Prior to this report, the proponent had not applied for a permit for repairs to bridges or dikes and had rushed to demolish existing structures. Its demolition caused months of construction silt runoff in the bay and a year of “one vehicle at a time” on the bridge, causing traffic jams on South Bayshore Drive.
The public works department demanded that the developer re-platinum prior to construction on the single deck block and establish a separate condominium association. Instead, the city suggested that the homeowners association and the developer negotiate to undermine the restrictions on the engagement. This regulation created a new exception which must be legislated and not at the discretion of the administration.
Since the Surfside condo collapse, fear of building within 24 feet of an existing 40-year-old condo tower has increased.
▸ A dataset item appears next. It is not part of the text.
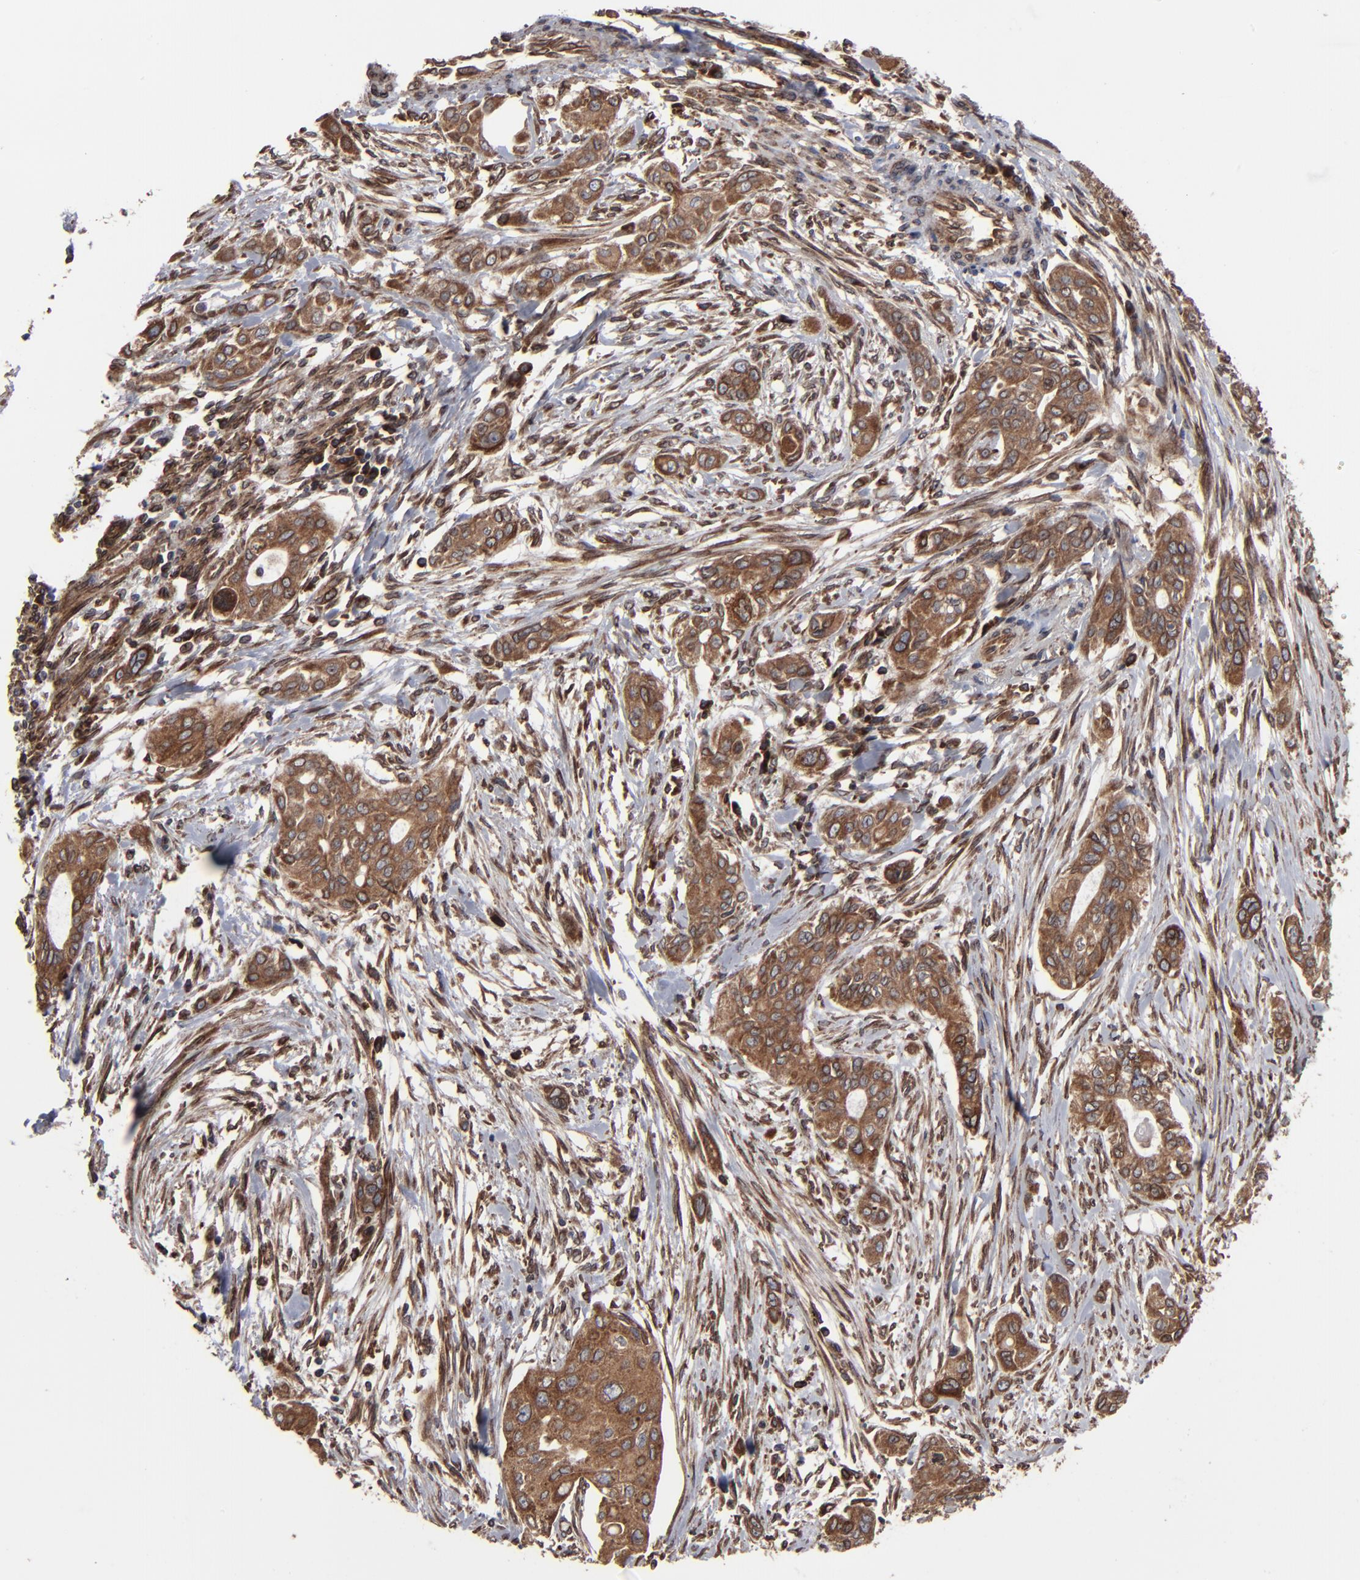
{"staining": {"intensity": "moderate", "quantity": ">75%", "location": "cytoplasmic/membranous"}, "tissue": "pancreatic cancer", "cell_type": "Tumor cells", "image_type": "cancer", "snomed": [{"axis": "morphology", "description": "Adenocarcinoma, NOS"}, {"axis": "topography", "description": "Pancreas"}], "caption": "Human pancreatic cancer stained with a protein marker displays moderate staining in tumor cells.", "gene": "CNIH1", "patient": {"sex": "female", "age": 60}}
The similarities between the Champlain Towers and Grove Isle should be too frightening to ignore: both feature buildings not meeting 40-year recertification requirements when reports detail structural deficiencies; both are or were close to a new development and said the construction methods [to be used for new development] minimize the effects on neighboring buildings.
If this Grove Isle development is allowed to proceed as is, it will be tantamount to sacrificing the value of countless lives for the sake of maximizing a developer’s profits.
Rosario Kennedy is a former commissioner and vice-mayor of the city of Miami. She is CEO of Rosario Kennedy & Associates.